Second Law: Resultant Force
- Resultant force equals mass x acceleration: \( \sum \vec{F} = m \vec{a} \).
- In one dimension, apply the signed form \( F_\text{resultant} = ma \). On slopes, resolve along and perpendicular to the plane before substituting.
- Weight provides a classic proof: \( W = mg \) emerges from this law when the only force causing vertical acceleration is gravity.
Third Law: Action-Reaction Pairs
- For every force object A exerts on object B, object B exerts an equal and opposite force of the same type on object A.
- Action-reaction forces act on different objects. Do not pair weight and normal contact force--they act on one object and balance via equilibrium, not Newton's third law.
Worked Example: Sled with Friction
A ( \pu{12 kg} ) sled is pulled on level ground by a rope at ( 30^\circ ) above the horizontal with a tension of ( \pu{55 N} ). The kinetic friction coefficient is 0.15.
- Resolve tension: horizontal ( T_x = \pu{55 N} \cos 30^\circ = \pu{47.6 N} ), vertical ( T_y = \pu{55 N} \sin 30^\circ = \pu{27.5 N} ).
- Normal reaction: ( R = mg - T_y = \pu{12 kg} \times \pu{9.81 m.s-2} - \pu{27.5 N} \approx \pu{90.2 N} ).
- Friction: ( F_f = 0.15 \times R \approx \pu{13.5 N} ).
- Resultant horizontal force: ( F = T_x - F_f \approx \pu{34.1 N} ).
- Acceleration: ( a = \dfrac{F}{m} \approx \dfrac{34.1}{12} \approx \pu{2.84 m.s-2} ).
Vector Addition & Resolution
- Combine forces graphically (head-to-tail) or analytically via components.
- For perpendicular components \( F_x \) and \( F_y \), the magnitude of the resultant is \( F = \sqrt{F_x^2 + F_y^2} \) and its direction is \( \tan \theta = \dfrac{F_y}{F_x} \).
- Resolving a single force \( F \) at angle \( \theta \) gives \( F_x = F \cos \theta \) and \( F_y = F \sin \theta \).
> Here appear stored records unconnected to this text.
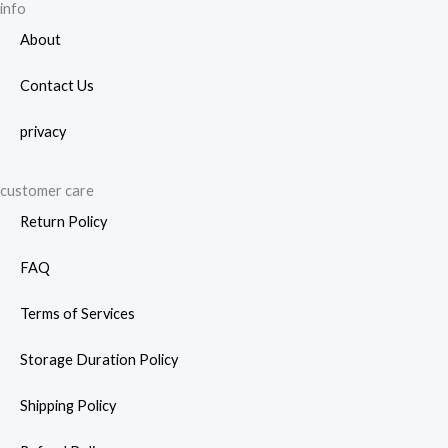
info
About
Contact Us
privacy
customer care
Return Policy
FAQ
Terms of Services
Storage Duration Policy
Shipping Policy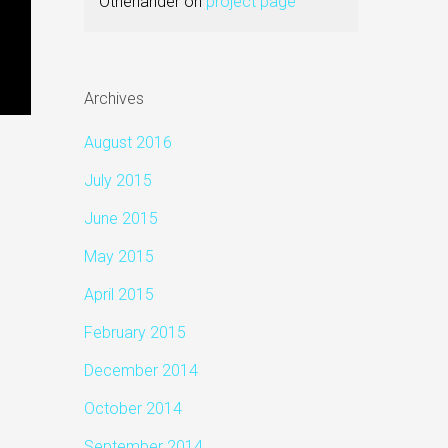
Otherlander
on
project page
Archives
August 2016
July 2015
June 2015
May 2015
April 2015
February 2015
December 2014
October 2014
September 2014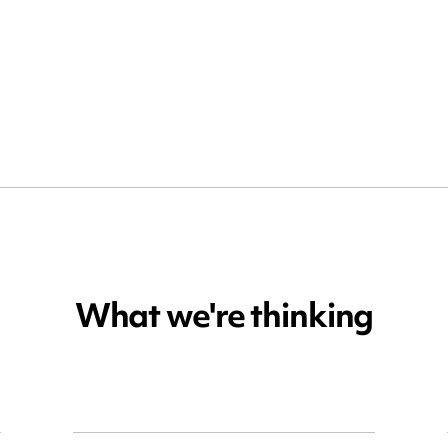
What we're thinking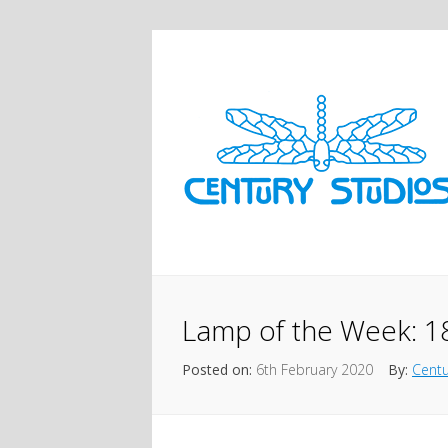
Lamp of the Week: 1
Posted on:
6th February 2020
By:
Centu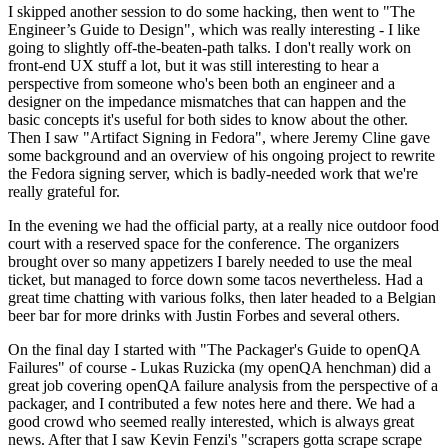
I skipped another session to do some hacking, then went to "The
Engineer’s Guide to Design", which was really interesting - I like
going to slightly off-the-beaten-path talks. I don't really work on
front-end UX stuff a lot, but it was still interesting to hear a
perspective from someone who's been both an engineer and a
designer on the impedance mismatches that can happen and the
basic concepts it's useful for both sides to know about the other.
Then I saw "Artifact Signing in Fedora", where Jeremy Cline gave
some background and an overview of his ongoing project to rewrite
the Fedora signing server, which is badly-needed work that we're
really grateful for.
In the evening we had the official party, at a really nice outdoor food
court with a reserved space for the conference. The organizers
brought over so many appetizers I barely needed to use the meal
ticket, but managed to force down some tacos nevertheless. Had a
great time chatting with various folks, then later headed to a Belgian
beer bar for more drinks with Justin Forbes and several others.
On the final day I started with "The Packager's Guide to openQA
Failures" of course - Lukas Ruzicka (my openQA henchman) did a
great job covering openQA failure analysis from the perspective of a
packager, and I contributed a few notes here and there. We had a
good crowd who seemed really interested, which is always great
news. After that I saw Kevin Fenzi's "scrapers gotta scrape scrape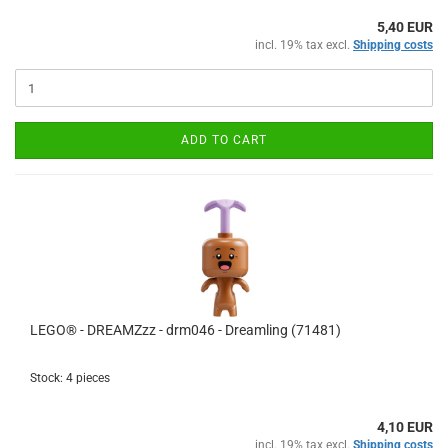
5,40 EUR
incl. 19% tax excl.
Shipping costs
ADD TO CART
LEGO® - DREAMZzz - drm046 - Dreamling (71481)
Stock: 4 pieces
4,10 EUR
incl. 19% tax excl.
Shipping costs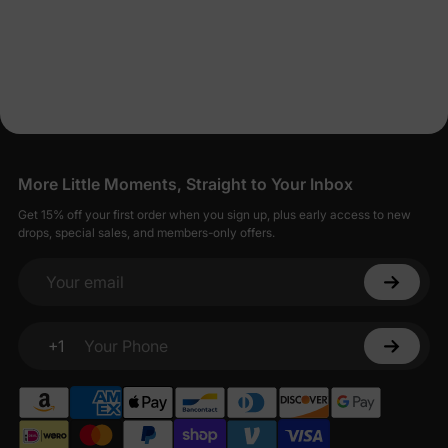
More Little Moments, Straight to Your Inbox
Get 15% off your first order when you sign up, plus early access to new
drops, special sales, and members-only offers.
Your email
+1
Your Phone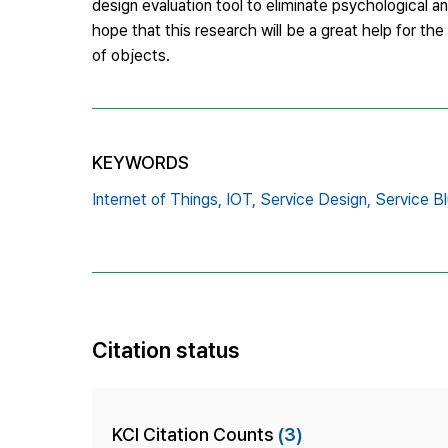
design evaluation tool to eliminate psychological a
hope that this research will be a great help for t
of objects.
KEYWORDS
Internet of Things,
IOT,
Service Design,
Service Bl
Citation status
KCI Citation Counts
(3)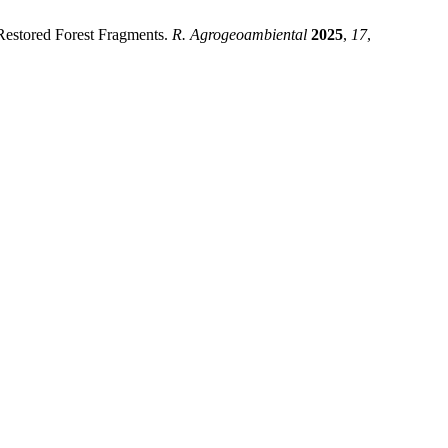
 Restored Forest Fragments.
R. Agrogeoambiental
2025
,
17
,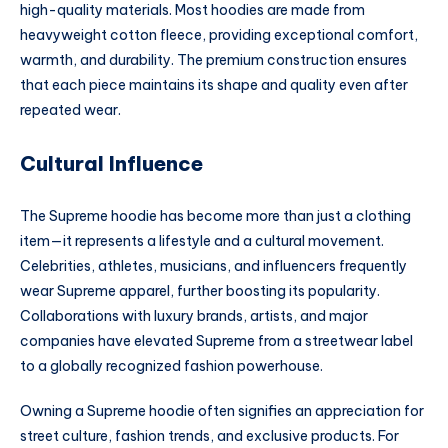
high-quality materials. Most hoodies are made from
heavyweight cotton fleece, providing exceptional comfort,
warmth, and durability. The premium construction ensures
that each piece maintains its shape and quality even after
repeated wear.
Cultural Influence
The Supreme hoodie has become more than just a clothing
item—it represents a lifestyle and a cultural movement.
Celebrities, athletes, musicians, and influencers frequently
wear Supreme apparel, further boosting its popularity.
Collaborations with luxury brands, artists, and major
companies have elevated Supreme from a streetwear label
to a globally recognized fashion powerhouse.
Owning a Supreme hoodie often signifies an appreciation for
street culture, fashion trends, and exclusive products. For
Use this to simplify slope problems and tension networks.
Key Takeaways
- Always start with a free-body diagram and clear force labels.
- Use \( W = mg \) and \( \rho = \dfrac{m}{V} \) to switch between gravitational and density language.
- Decide if forces balance (equilibrium) or not before jumping into \( F = ma \).
- When in doubt, resolve forces into perpendicular components and check that you obey Newton's third-law pairings across bodies, not within a single diagram.